## Entries supplied

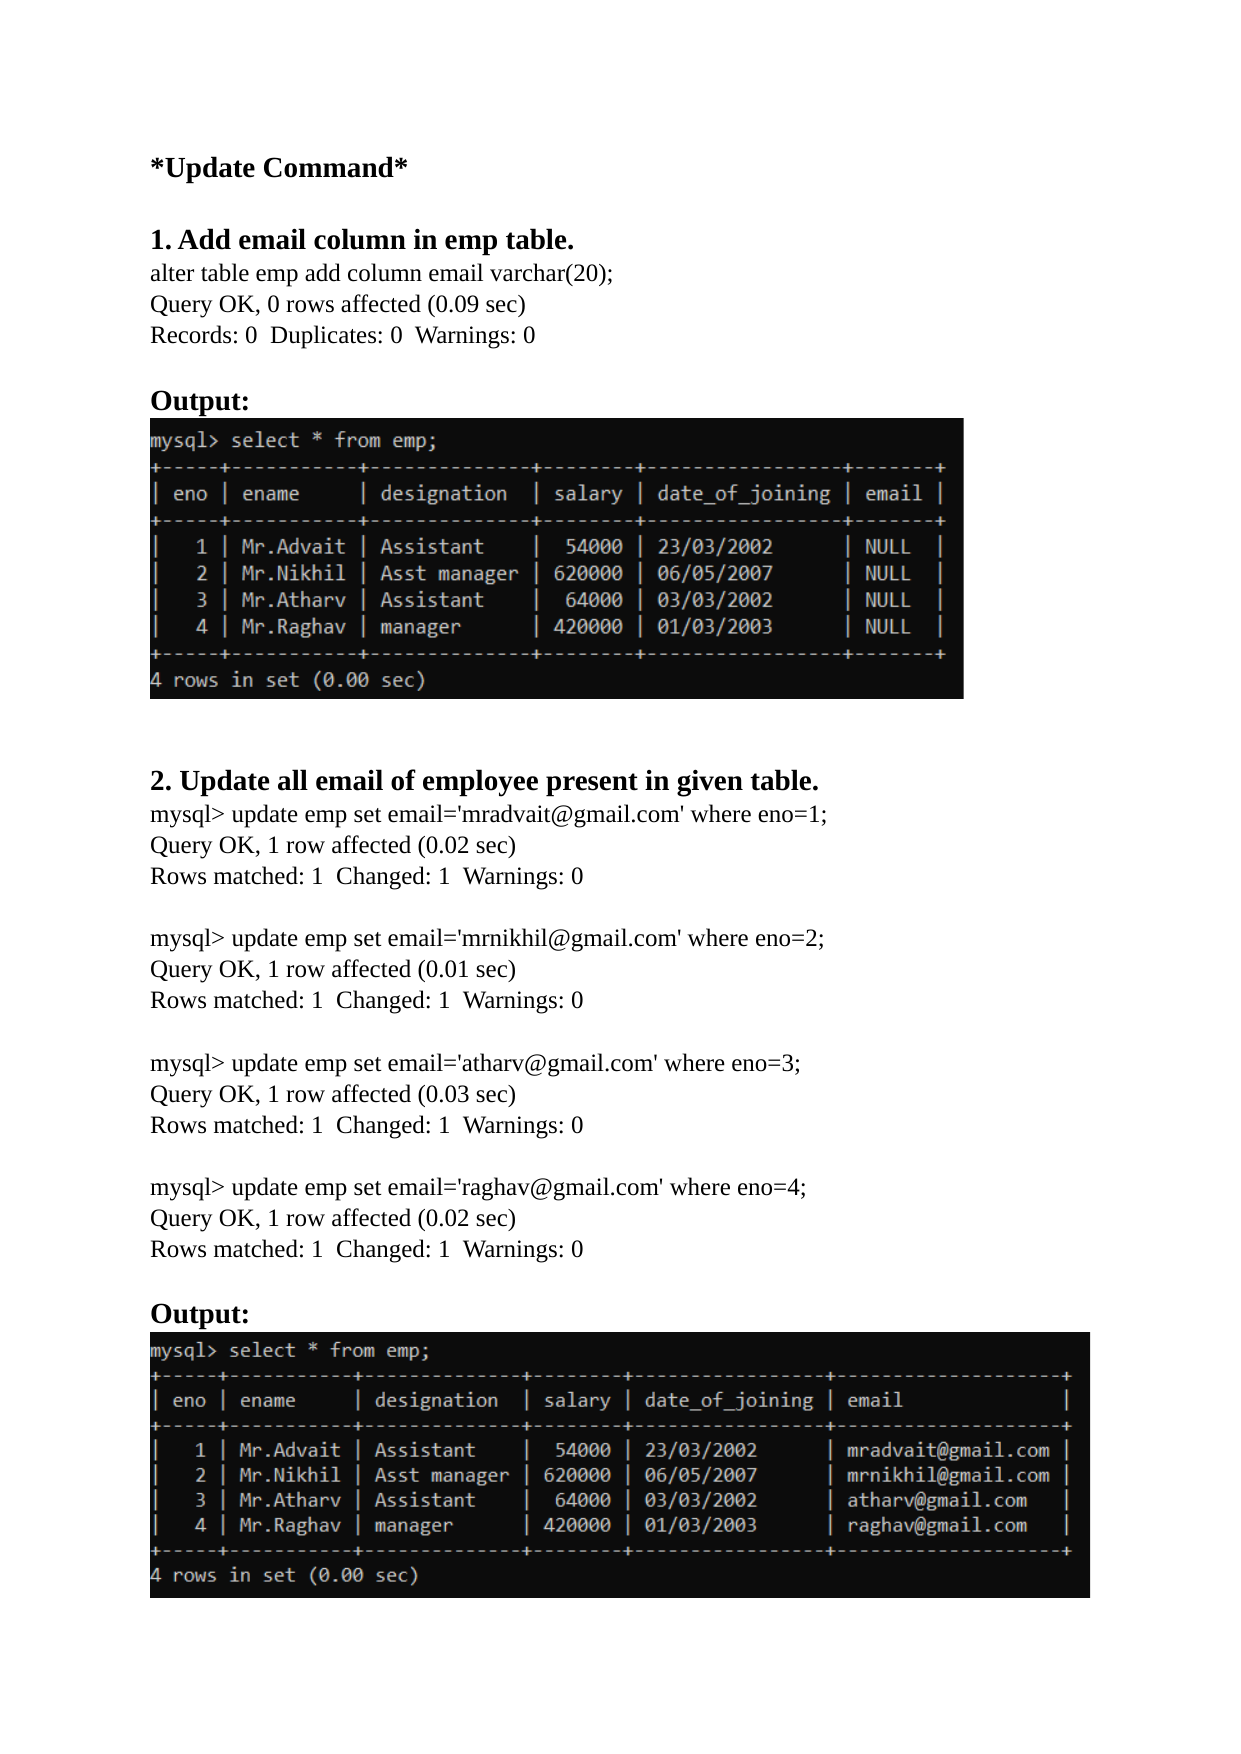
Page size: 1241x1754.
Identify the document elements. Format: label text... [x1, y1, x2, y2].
---
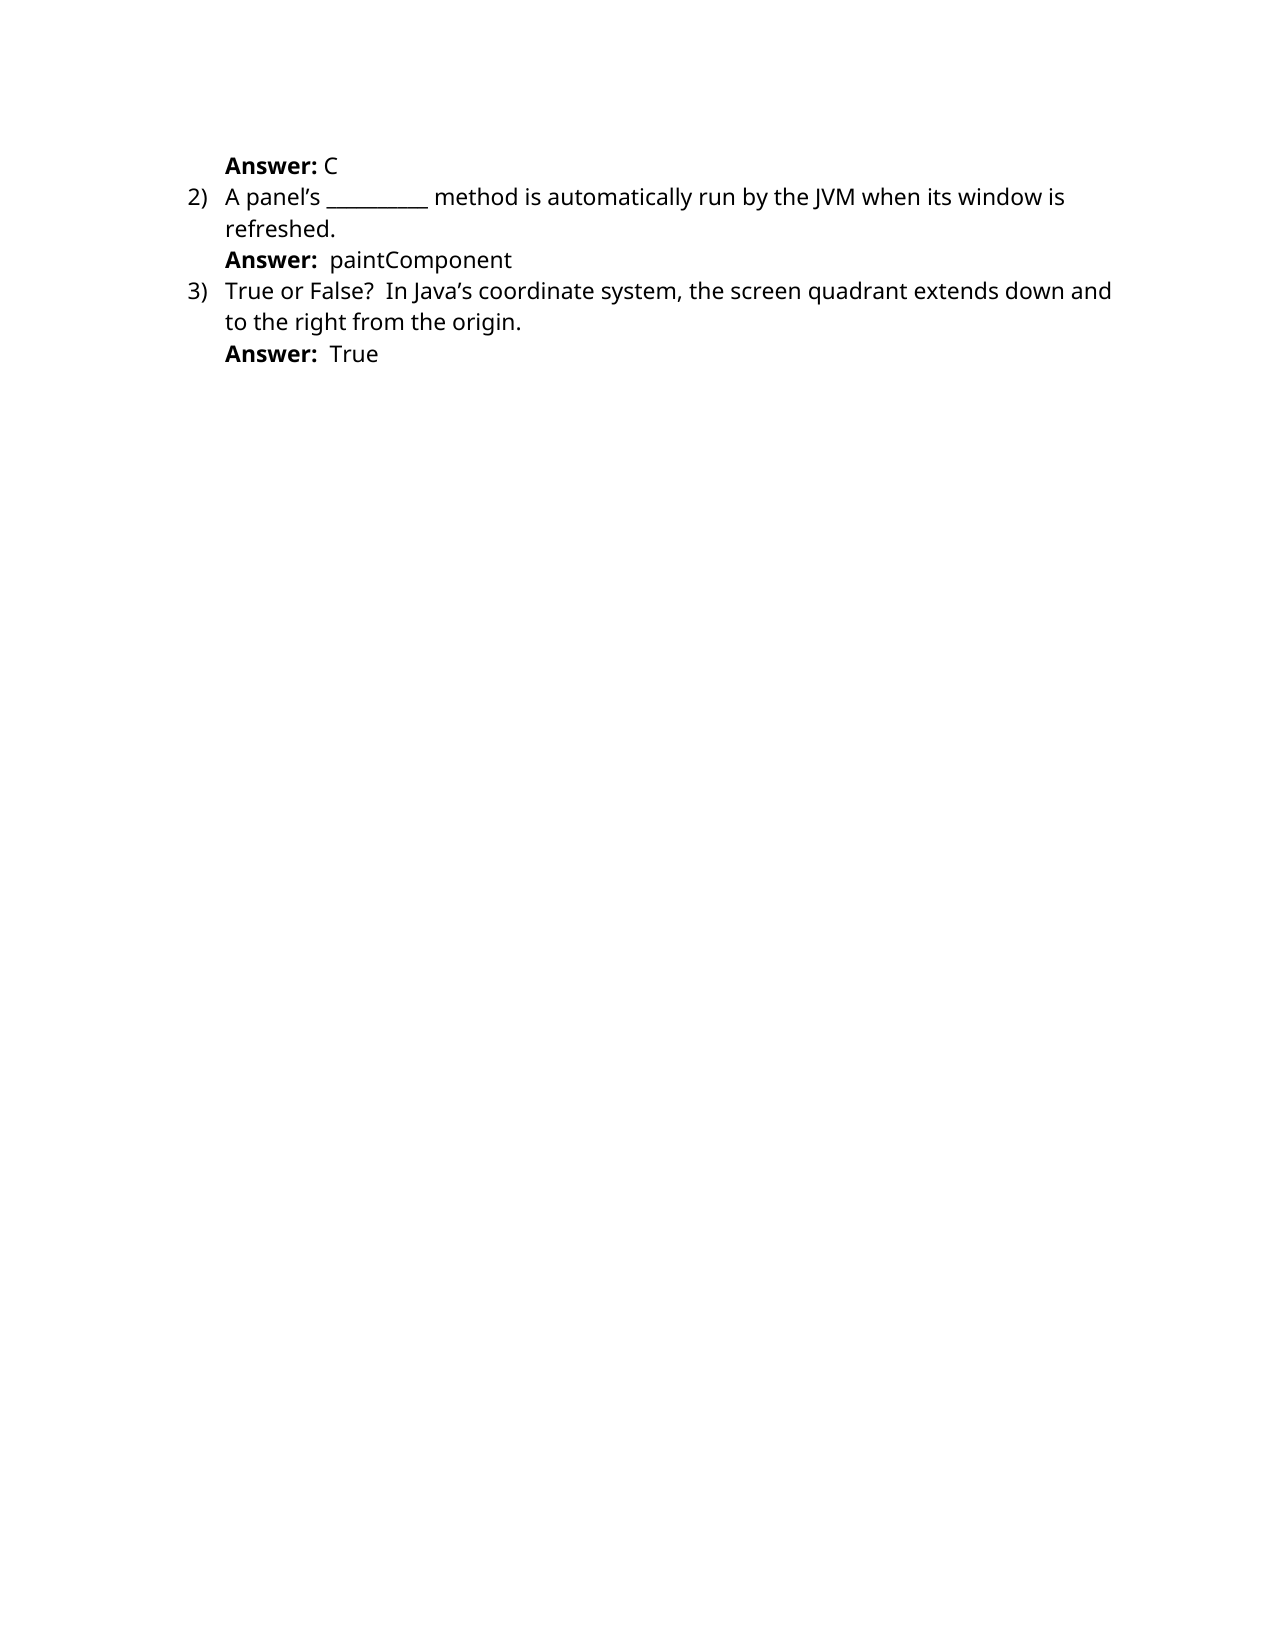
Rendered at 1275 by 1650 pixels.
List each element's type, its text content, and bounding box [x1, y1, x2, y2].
--
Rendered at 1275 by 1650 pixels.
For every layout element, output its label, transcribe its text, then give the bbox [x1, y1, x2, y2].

## Written task
Scan the material above for the string "text", returning each line that contains it.

## Solution for this problem
Identify the document elements. Format: label text... [x1, y1, x2, y2].
List each element's type, its text content, and bounding box [x1, y1, x2, y2].
For every layout element, output its label, transcribe its text, then give the bbox [x1, y1, x2, y2].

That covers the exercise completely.